Because lean mass gains were similar, it’s unlikely that the higher protein intake (3.4 g/kg) provided any hypertrophy benefits. This study supports the first study we discussed, which showed that in the range of 2.2 g/kg will maximize muscle building results in serious, young trainees. However, there was a significant difference in body fat with the high-protein group losing significantly more fat despite eating about 400 more calories per day.
It’s possible the greater loss of fat mass may be due to the higher protein intake increasing energy expenditure during sleep and daily life. There was surely a thermic effect in the higher protein group such that the number of calories burned during digestion and assimilation increased more in the 3.4 g/kg group.
Additionally, researchers suggest the high-protein group may have increased their activity levels for a greater daily calorie burn. A previous study found that overfeeding produced an increase in energy expended in physical activity. This is the opposite effect of what happens when people cut calories. When dieting, people tend to decrease physical activity and lower their daily energy expenditure (likely an unconscious effect of the hypothalamus in the brain to prevent weight loss when fuel sources are scarce). Another possible explanation is that the more advanced training status of the high-protein group could lend itself to greater energy expenditure in daily life.
Now that you’ve got protein intake covered, what training program is best for maximizing muscle?
Research shows that there are two primary mechanisms of muscle growth:
- Muscle tension, which refers to the amount of time spent lifting. Greater volume with more sets and more total reps lead to greater mechanical tension and a larger stimulus to the muscle to grow.

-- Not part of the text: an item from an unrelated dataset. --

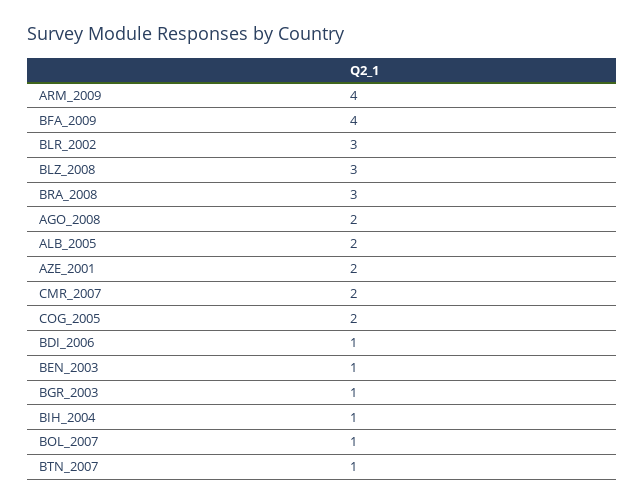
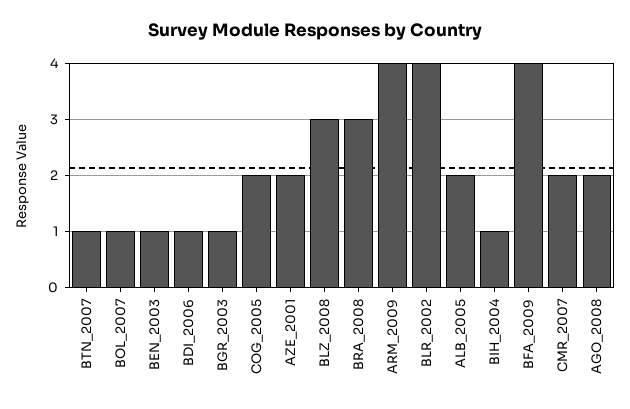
BLR_2002: 3 -> 4

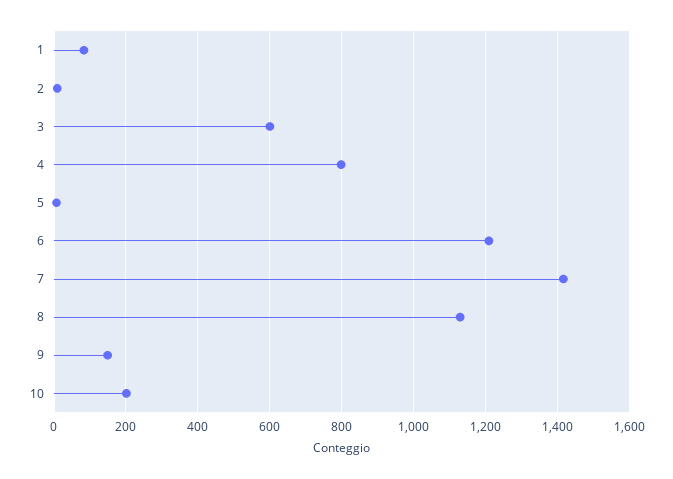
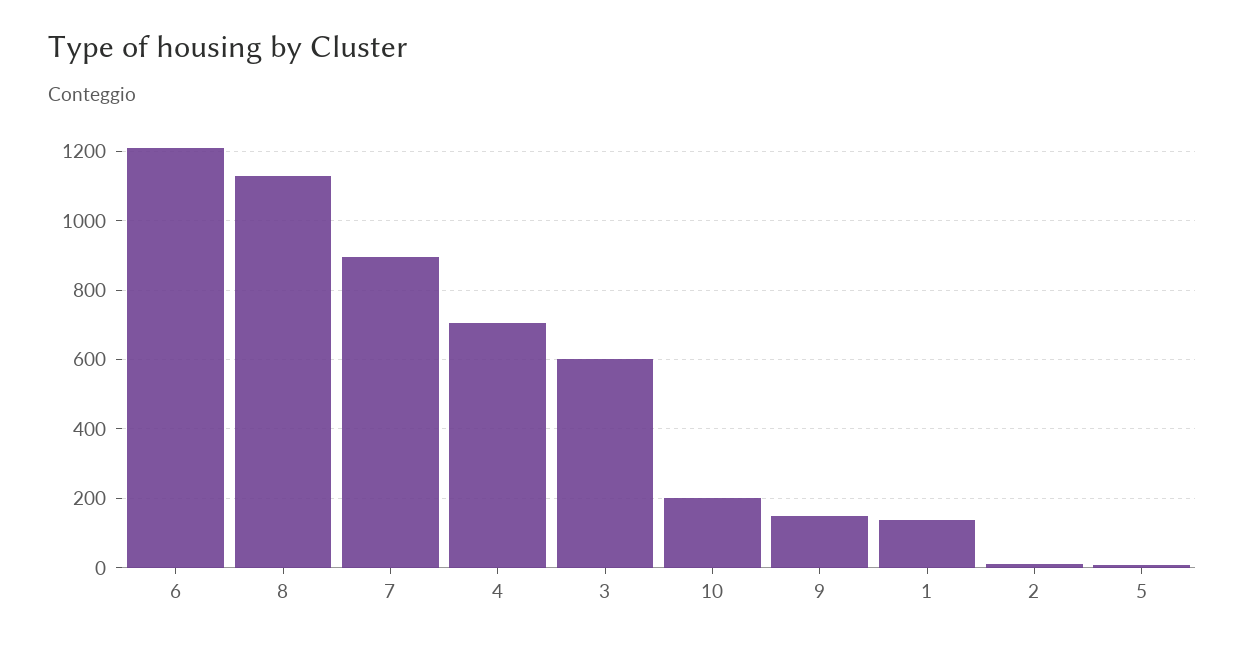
1: 80 -> 140
4: 800 -> 700
7: 1420 -> 900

- Metabolic stress, which leads to cell swelling and release of hormones and other molecules that stimulate muscle growth. Training to failure with a higher volume leads to greater fatigue and metabolic stress.
Muscle damage, which mainly occurs with the eccentric (lengthening) motion of an exercise, may also play a role, however, the research is unclear on its impact. We know for certain that muscle hypertrophy can occur in the absence of muscle damage, and the soreness associated with muscle damage may impair a high training frequency.
A consistent finding is that the more high-quality training you perform, the greater muscle growth you will experience. You can put this in practice by alternating between accumulation and intensification training cycles:
Accumulation maximizes volume with higher reps and sets and more moderate loads. Shorter rest periods are used to enhance metabolic stress and elicit the buildup of lactate and cytokines that lead to enhanced protein synthesis and muscle development.
Intensification uses heavier loads to target the higher threshold muscle fibers that are not trained with lower weights. Higher intensities require lower total reps and sets and longer rest to ensure the quality of training is maintained.
Final Words: To get everything possible out of your muscle growth efforts, combine a threshold daily dose of 2.2 g/kg of protein with high-quality training that alternates between intensification and accumulation. This will allow you to target the highest threshold muscle fibers, stimulate growth with tension and metabolic stress, and supply the body with the amino acid building blocks needed to maximally stimulate protein synthesis for the greatest results.